From the first line of the entries below to the line with "запекаете мясо, птицу, картофель, овощи", give each line again exactly.
-- SUPPLIED RECORDS follows --
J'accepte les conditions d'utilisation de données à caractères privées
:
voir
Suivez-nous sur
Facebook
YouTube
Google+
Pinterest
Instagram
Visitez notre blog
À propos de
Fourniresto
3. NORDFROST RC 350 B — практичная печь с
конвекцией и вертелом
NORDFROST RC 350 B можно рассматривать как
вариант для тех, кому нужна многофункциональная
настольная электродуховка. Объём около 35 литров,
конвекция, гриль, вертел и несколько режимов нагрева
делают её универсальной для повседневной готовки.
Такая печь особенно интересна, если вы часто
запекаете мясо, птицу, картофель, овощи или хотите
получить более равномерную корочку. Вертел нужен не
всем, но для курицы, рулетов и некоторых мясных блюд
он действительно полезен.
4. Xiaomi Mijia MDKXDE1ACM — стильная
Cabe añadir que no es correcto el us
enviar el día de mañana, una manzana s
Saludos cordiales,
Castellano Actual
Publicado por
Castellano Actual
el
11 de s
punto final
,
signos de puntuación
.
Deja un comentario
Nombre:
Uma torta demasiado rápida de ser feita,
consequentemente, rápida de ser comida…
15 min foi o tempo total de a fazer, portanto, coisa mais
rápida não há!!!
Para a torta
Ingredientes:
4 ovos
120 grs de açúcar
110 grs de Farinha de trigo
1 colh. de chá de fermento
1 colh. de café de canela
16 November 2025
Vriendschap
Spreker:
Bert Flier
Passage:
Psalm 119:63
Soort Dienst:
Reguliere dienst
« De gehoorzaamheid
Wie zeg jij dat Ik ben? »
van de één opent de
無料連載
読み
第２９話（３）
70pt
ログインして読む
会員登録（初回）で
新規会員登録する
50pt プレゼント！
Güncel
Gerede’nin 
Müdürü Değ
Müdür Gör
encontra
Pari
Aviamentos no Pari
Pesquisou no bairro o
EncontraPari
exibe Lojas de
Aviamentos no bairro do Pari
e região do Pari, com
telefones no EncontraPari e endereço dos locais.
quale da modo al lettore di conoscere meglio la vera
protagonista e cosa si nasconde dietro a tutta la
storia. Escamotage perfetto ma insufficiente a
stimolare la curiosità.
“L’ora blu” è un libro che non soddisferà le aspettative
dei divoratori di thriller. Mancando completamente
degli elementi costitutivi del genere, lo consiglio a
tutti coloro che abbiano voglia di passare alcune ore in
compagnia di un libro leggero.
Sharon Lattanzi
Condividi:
-- SUPPLIED RECORDS concluded --
* EXERCISE RESPONSE *
J'accepte les conditions d'utilisation de données à caractères privées
:
voir
Suivez-nous sur
Facebook
YouTube
Google+
Pinterest
Instagram
Visitez notre blog
À propos de
Fourniresto
3. NORDFROST RC 350 B — практичная печь с
конвекцией и вертелом
NORDFROST RC 350 B можно рассматривать как
вариант для тех, кому нужна многофункциональная
настольная электродуховка. Объём около 35 литров,
конвекция, гриль, вертел и несколько режимов нагрева
делают её универсальной для повседневной готовки.
Такая печь особенно интересна, если вы часто
запекаете мясо, птицу, картофель, овощи или хотите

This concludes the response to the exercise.